On 12/01/2022 18:48, Sven Barth via fpc-devel wrote:
[2] From the users view "random", in that the user can not predict
all
the factors that will affect the selection.
Currently the user must be prepared for the latter.
No, it is deterministic, it's simply different from a native
x86_64-linux compilation or one from Win32 as mentioned above and that
is bad.
You completely missed the point.
I was NOT comparing Win vs Linux
I wrote
And this is not comparing the behaviour between the Linux and Windows
exe (both 64 bit). I agree that different behaviour must be expected.
This is the behaviour between compiling the same code, with the same
compiler, several times for the same target win-64.
Note the 2nd line.
- The exact same pascal code
- The exact same 32-bit ppcx64.exe
- the exact same target: Only compiling to 64-bit Windows exe
Changing only compiler options (e.g. optimizations), could possible
trigger a behavioural change in the resulting exe.
Because some calculation changed between being compiled to run-time or
compile-time.
=> ok, I have not deep enough insight into the optimizer, maybe
constant-propagation is 100% independent of any option passed to the
compiler.
Maybe constant-propagation will be the same at a levels of optimization....

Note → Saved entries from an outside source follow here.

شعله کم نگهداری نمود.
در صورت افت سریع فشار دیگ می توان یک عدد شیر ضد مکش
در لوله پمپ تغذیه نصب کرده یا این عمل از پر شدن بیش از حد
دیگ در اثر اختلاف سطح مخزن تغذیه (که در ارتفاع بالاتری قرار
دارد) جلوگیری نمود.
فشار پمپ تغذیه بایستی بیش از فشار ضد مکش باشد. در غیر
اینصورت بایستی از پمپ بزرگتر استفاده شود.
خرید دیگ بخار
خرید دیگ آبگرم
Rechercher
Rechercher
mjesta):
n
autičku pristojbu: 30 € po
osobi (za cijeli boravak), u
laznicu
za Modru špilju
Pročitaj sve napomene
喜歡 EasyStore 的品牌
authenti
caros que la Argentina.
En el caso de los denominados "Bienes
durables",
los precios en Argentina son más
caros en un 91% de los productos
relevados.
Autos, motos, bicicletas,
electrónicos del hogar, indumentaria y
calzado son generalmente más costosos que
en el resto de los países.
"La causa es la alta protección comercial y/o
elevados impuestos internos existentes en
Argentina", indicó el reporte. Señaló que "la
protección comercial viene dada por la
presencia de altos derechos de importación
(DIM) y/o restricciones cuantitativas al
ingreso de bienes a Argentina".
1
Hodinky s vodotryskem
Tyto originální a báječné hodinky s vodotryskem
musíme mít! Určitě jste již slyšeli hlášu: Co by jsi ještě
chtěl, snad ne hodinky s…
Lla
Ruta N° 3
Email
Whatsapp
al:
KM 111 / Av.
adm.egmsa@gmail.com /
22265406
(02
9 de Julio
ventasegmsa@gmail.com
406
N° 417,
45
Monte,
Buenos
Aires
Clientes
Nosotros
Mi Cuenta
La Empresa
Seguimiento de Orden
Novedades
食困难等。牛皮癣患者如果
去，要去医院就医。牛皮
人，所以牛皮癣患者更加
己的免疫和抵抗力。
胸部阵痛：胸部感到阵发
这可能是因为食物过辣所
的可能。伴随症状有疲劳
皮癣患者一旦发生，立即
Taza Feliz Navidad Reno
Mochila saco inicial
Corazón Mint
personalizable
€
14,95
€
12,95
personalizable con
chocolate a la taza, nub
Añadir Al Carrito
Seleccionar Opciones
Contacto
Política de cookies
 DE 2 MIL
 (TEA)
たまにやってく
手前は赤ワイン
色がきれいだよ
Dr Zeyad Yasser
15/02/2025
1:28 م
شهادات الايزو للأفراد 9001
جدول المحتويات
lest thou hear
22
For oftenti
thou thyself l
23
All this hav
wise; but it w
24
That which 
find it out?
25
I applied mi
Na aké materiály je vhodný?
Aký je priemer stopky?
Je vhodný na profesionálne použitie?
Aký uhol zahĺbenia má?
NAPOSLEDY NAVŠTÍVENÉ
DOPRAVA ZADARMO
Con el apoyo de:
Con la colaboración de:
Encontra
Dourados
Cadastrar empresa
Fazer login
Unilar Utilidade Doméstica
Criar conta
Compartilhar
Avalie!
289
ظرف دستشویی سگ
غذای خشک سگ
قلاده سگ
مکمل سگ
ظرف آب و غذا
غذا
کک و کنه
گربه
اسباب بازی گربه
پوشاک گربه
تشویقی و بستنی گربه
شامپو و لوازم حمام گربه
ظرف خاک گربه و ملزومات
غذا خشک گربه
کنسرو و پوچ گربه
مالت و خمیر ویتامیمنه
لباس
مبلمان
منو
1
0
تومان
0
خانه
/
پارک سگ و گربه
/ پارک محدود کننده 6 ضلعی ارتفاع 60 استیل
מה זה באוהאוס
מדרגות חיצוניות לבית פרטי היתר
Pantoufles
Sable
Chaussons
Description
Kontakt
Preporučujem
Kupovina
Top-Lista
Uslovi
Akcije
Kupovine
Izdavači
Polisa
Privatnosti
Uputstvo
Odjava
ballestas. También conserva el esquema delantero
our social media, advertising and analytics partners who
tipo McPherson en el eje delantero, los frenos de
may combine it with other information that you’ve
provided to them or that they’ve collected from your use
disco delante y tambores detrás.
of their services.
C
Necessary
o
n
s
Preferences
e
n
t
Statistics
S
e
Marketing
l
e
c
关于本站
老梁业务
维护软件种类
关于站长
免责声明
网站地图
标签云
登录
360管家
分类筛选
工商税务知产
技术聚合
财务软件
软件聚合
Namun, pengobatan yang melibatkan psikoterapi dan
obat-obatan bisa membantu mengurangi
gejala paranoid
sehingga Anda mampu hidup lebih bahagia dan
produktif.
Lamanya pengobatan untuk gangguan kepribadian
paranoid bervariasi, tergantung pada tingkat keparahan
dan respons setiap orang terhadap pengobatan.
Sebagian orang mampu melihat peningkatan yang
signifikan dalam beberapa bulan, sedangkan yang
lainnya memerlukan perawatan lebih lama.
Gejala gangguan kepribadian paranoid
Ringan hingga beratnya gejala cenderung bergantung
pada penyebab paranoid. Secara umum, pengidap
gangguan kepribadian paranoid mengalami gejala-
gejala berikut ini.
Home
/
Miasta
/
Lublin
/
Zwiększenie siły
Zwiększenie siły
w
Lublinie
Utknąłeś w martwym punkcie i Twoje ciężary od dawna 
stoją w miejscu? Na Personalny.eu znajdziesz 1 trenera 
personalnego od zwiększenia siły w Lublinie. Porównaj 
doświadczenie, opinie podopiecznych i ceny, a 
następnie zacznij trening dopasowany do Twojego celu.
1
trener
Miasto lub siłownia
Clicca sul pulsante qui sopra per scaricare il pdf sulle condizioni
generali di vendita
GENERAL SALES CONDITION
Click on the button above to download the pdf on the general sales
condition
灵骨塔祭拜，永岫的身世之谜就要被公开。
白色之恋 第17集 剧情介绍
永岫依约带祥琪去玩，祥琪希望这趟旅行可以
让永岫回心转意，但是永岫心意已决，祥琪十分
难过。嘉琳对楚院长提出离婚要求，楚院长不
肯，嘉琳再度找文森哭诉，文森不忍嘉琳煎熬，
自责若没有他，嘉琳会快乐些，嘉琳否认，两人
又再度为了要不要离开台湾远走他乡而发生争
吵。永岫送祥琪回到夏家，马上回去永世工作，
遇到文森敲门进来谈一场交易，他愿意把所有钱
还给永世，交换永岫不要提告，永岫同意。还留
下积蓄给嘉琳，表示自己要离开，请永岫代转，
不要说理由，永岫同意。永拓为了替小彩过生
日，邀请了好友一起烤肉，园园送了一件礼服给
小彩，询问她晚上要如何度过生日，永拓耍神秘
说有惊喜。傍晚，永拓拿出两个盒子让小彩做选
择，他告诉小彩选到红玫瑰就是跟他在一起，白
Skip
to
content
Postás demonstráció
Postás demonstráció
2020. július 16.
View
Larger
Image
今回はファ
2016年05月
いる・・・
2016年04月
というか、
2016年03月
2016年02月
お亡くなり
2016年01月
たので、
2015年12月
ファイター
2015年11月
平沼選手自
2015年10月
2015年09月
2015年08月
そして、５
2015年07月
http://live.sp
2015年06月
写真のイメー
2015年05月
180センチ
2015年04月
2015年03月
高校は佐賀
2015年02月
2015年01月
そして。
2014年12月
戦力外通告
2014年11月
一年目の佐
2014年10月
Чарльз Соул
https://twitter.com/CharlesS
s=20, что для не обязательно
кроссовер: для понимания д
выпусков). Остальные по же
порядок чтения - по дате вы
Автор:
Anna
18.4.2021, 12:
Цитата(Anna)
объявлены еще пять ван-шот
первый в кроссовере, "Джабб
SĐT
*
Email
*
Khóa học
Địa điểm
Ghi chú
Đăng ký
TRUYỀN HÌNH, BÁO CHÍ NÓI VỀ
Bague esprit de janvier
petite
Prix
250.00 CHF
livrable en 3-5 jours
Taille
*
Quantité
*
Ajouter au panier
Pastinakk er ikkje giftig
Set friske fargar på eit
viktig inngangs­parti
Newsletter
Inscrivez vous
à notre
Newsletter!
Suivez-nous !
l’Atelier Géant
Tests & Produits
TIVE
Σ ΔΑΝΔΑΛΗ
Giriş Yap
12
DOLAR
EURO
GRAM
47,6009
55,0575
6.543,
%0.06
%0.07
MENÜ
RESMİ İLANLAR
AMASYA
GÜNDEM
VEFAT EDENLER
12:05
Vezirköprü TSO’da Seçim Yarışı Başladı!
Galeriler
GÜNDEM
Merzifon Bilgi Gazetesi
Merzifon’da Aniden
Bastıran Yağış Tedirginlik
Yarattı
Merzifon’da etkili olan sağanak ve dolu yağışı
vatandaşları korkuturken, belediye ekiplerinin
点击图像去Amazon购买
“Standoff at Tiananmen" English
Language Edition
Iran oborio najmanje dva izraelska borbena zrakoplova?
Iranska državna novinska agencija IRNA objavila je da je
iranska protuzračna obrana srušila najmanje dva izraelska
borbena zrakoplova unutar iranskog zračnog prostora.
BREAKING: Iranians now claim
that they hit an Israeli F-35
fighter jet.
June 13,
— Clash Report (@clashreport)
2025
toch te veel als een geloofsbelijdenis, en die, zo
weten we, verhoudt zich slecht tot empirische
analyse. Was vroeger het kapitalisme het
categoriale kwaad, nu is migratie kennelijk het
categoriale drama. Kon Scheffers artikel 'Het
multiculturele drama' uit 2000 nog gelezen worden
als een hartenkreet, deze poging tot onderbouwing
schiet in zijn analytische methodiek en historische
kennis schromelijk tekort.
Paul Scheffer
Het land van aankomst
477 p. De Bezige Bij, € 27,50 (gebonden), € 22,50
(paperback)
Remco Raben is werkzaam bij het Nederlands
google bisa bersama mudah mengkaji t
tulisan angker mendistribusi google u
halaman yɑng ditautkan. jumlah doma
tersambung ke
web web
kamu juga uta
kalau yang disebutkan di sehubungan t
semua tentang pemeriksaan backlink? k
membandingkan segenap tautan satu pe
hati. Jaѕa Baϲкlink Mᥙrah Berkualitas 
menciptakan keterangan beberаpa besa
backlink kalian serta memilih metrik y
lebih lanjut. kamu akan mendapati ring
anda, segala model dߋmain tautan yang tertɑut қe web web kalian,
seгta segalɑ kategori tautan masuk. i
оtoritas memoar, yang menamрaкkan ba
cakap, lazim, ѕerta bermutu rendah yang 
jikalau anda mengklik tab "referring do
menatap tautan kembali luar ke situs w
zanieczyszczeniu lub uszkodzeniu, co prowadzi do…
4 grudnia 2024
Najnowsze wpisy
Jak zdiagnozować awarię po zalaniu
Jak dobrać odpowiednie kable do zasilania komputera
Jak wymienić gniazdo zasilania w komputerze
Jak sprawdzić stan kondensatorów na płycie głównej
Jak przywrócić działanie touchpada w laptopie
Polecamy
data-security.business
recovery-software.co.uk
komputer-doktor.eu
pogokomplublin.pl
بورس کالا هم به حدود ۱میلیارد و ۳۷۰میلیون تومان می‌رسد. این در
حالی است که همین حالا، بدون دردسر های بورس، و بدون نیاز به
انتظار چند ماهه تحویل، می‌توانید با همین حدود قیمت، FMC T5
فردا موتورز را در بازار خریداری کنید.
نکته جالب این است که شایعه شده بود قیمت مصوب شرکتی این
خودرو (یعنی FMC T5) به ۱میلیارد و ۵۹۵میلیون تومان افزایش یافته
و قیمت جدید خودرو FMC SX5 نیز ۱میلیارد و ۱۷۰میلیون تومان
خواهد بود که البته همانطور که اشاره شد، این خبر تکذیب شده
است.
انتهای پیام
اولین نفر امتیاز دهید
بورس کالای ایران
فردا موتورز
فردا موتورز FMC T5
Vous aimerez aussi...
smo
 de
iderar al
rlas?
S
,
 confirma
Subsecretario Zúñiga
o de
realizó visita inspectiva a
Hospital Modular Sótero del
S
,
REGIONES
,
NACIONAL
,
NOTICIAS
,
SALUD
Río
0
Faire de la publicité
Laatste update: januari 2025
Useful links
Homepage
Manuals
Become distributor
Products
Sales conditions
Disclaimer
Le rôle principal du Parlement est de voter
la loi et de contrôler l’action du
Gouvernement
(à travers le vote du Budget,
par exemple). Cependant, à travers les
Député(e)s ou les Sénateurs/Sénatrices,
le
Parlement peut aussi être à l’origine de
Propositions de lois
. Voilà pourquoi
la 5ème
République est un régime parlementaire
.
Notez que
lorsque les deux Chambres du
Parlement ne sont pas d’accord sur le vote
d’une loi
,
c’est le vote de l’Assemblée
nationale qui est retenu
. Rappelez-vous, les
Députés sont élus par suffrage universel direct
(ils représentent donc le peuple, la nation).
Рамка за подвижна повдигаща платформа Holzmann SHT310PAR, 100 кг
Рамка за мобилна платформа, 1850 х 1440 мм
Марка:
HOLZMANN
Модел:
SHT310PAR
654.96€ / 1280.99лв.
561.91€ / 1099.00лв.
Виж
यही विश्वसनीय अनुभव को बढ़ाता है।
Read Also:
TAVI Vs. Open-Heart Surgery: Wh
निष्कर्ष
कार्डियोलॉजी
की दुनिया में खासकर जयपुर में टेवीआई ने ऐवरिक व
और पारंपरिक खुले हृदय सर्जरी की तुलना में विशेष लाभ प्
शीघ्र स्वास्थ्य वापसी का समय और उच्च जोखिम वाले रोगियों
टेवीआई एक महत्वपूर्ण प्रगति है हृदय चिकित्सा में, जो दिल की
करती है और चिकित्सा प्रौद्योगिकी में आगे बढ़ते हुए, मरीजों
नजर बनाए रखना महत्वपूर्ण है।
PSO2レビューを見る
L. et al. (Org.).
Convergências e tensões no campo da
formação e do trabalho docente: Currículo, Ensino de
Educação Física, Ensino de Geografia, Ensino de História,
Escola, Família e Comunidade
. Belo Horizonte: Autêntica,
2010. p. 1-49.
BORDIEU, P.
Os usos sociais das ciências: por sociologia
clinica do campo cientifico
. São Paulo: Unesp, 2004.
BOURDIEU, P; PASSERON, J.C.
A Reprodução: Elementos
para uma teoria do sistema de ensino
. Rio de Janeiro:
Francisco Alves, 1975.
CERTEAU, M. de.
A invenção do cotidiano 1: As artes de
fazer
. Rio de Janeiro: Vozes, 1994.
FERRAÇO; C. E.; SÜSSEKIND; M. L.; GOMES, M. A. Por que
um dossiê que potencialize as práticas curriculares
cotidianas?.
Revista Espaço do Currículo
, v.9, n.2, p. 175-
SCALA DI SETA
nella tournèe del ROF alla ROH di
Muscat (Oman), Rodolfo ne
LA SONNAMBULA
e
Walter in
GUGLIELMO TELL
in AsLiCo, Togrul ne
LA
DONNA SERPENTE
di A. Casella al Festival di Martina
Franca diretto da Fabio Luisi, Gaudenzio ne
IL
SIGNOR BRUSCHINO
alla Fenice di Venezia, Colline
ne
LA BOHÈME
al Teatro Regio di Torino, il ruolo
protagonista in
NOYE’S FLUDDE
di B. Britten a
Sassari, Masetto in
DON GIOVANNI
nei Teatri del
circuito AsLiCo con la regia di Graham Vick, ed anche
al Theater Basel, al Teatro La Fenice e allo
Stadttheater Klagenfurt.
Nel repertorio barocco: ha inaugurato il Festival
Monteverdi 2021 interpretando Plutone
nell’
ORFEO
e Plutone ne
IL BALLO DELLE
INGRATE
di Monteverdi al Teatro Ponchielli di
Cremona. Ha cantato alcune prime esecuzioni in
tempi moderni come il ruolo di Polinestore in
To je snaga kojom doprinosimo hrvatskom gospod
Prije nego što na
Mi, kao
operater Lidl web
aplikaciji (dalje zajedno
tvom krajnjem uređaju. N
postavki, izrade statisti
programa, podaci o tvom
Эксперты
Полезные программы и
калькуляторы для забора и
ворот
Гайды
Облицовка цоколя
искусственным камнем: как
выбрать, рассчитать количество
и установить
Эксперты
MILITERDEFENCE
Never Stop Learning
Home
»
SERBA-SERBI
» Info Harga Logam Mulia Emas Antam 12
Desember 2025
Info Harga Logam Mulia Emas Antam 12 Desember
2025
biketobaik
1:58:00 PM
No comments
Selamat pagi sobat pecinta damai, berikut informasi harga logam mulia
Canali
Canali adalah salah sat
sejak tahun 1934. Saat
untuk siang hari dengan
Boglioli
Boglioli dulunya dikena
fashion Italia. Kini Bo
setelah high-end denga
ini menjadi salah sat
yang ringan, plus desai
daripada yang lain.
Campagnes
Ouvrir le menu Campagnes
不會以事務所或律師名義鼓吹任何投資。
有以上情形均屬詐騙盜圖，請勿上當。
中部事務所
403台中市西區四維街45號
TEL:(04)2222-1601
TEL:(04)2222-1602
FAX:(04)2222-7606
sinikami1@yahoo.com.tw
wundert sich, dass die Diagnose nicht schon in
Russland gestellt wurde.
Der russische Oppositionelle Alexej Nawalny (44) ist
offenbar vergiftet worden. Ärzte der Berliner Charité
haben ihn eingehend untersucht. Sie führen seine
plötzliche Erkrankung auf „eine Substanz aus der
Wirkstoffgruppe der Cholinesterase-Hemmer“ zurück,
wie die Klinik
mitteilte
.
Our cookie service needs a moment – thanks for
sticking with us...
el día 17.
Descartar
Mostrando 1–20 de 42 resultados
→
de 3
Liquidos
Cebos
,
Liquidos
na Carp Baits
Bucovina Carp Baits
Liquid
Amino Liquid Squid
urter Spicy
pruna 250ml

But, also none functional changes such as
const c = extended(1.234567997807)
var a, b: extended;
begin
a := c;
...
b := c + a;
changed to
b:= c+c;
This is still the same code. There is no reason for a user to assume the
result should change.
But, depending on the code in between, I have seen cases were "c+a" was
done run-time.
While "c+c" should be compile time.
So, maybe it's not byte by byte the same pascal code. But from a
functional point of view, it is the same code.